When I was seventeen or eighteen, Relevant Magazine was just starting up their website to launch their magazine. I was subscribed to it right away and devoured its pages. Everything I read was ‘relevant’ and it was what I needed at the time. The conversation about following Jesus, understanding culture and living intentionally was exactly what was needed while I was sitting there as a youth pastor of a sort in a hyper-Pentecostal church. It was a breath of fresh air and my sanity. Over time though I got quite tired of it. I felt the article repeated themselves and they slowly sold out to more and more advertising and a some sort of branding. It was perfect for a time but I barely open my subscription (that I think runs out soon) and I certainly don’t save my e-mail newsletters from them like I did. It isn’t the first place I look when I do a study to preach to the youth.
Lots of things brought on the change. One was going to Tyndale and then to York. Studying theologians, and social theory and religious history helps bring a perspective that Relevant Magazine couldn’t exactly do. York helped me step out of my bubble and study from there where I felt in many ways Relevant kept me in my bubble and tried to understand it from there. Two different perspectives, neither were bad.
I started recently to subscribe to a new magazine called Geez.
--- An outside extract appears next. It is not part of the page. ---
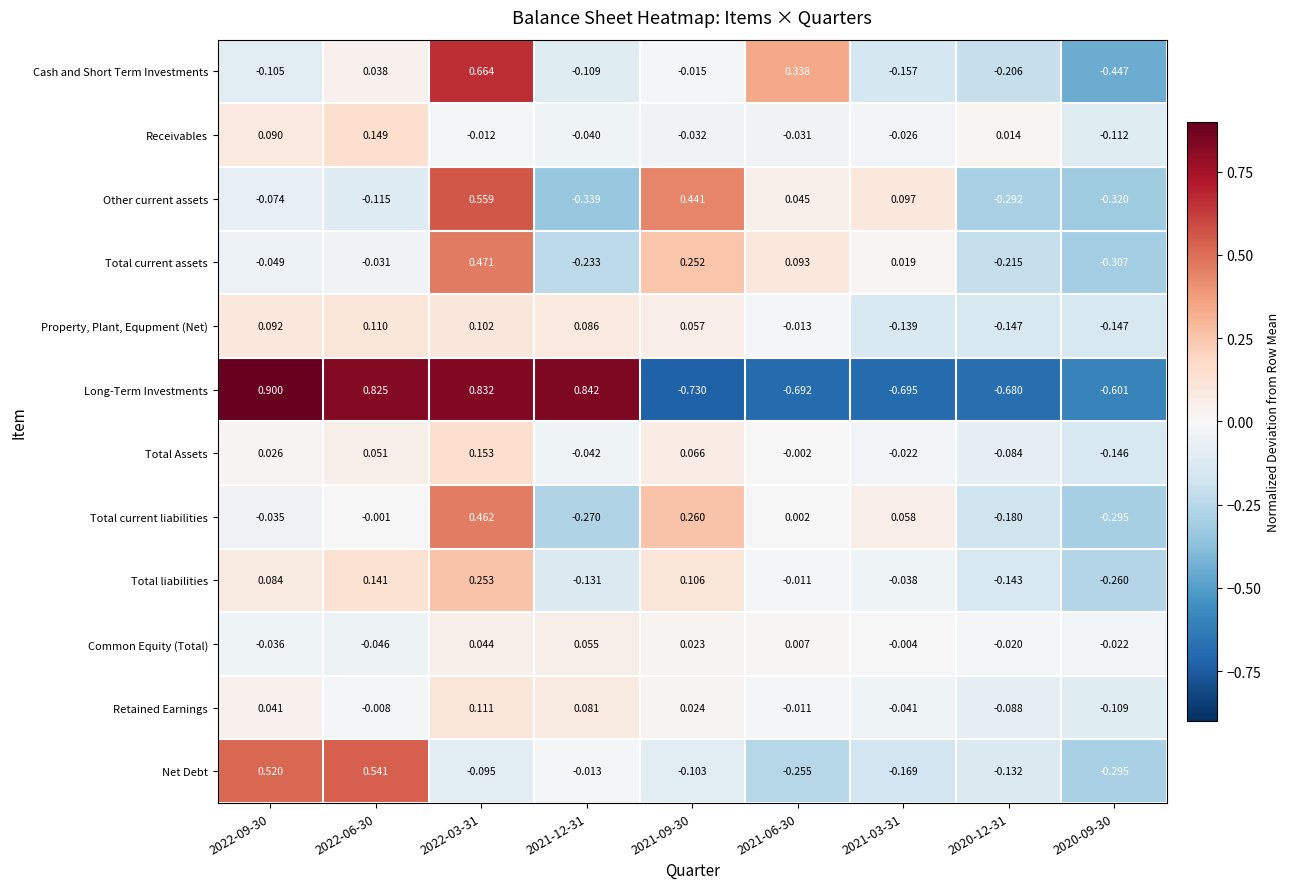

What is the difference between the highest and lowest values at 2021-09-30?

1.2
The latest issue has once again made me excited to get a magazine in the mail. The magazine is done in themes. One issue was based on living simply, another issue on housing and community and this latest issue on evangelicalism. You can read a few of the articles here (ones that I would recommend that are online would be Jesus was a Fatty, Fundamentally Divided and On Who is Right). I don’t think there was an article or idea in this whole latest magazine that hasn’t stuck out to me in a creative way. Whether it be the fact that they actually got the host of Way of the Master to write an article to them telling them why “Geez gets up his nose” because they wanted to value the dialogue that could come from criticism. This is from the editor of Geez in explanation of what the magazine is all about.
Here at Geez, we are perhaps prone to make sport of the excess and blessed sentimentality of the Jesus-in-my-heart-and-I’m-on-my-way-to-heaven- cause-the-Bible-says-so Christians. So, for this issue, we are taking a deep breath, steeling out belief in tolerance and engaging our evangelical neighbours in sincere dialogue. Forgive us if we slip from time to time.
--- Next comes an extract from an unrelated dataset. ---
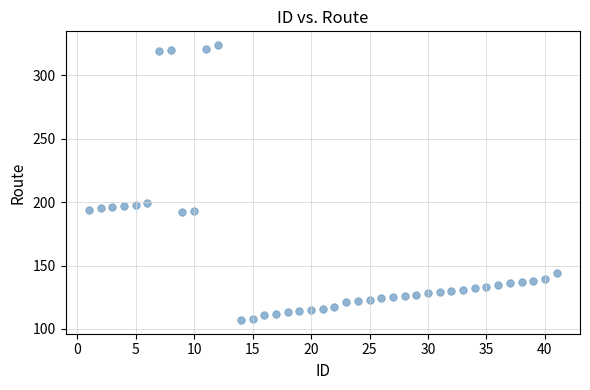

What is the range of Y values (max minus min)?

217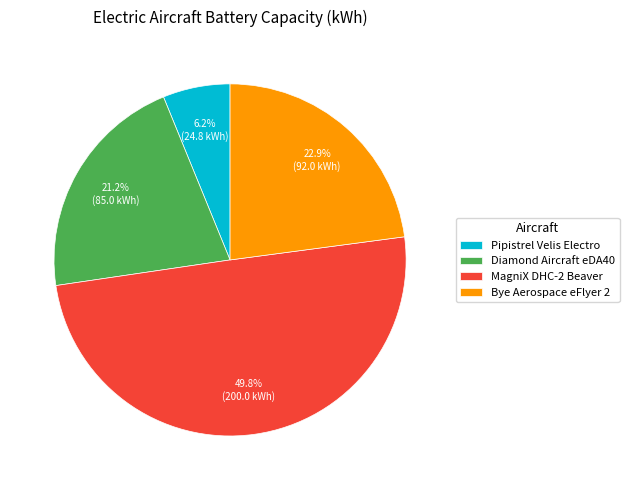

Which has a higher value, Bye Aerospace eFlyer 2 or MagniX DHC-2 Beaver?

MagniX DHC-2 Beaver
–Will Braun, Geez Editor- (read entire article here)
Unfortunately, my favourite article in the whole magazine isn’t online (if you want to borrow my magazine, just e-mail me, but if you want to buy it, or heck, even subscribe, do that here). Here is a quote from “Salvation in ill-fitting blue pants by Jeremy John.
Where I was once cold and angry, focused on structures, I am now warmer and focused on people. I read and write less on politics, but I am more involved in groups working for change. I used to be very critical of political groups, and was therefore somewhat of a loner. Now, I forgive the faults as best I can and I just show up. I care less about facts or proving the current government has lied or manipulated than I do about working with people, for people. My belief in the need for social justice has not changed, but now I come from a place of love rather than a place of justice. What what is justice without love?
–Jeremy John, Salvation in Ill-fitting blue pants–
All that to say, that I love Geez. I think they do a great job at critically looking at their faith while still engaging in the faith that they came from. Their issues so far have been wonderfully put together, absent of all advertising, Canadian, creative and did I mention Canadian? So if I was to recommend one magazine for 2006, Geez would be the way to go.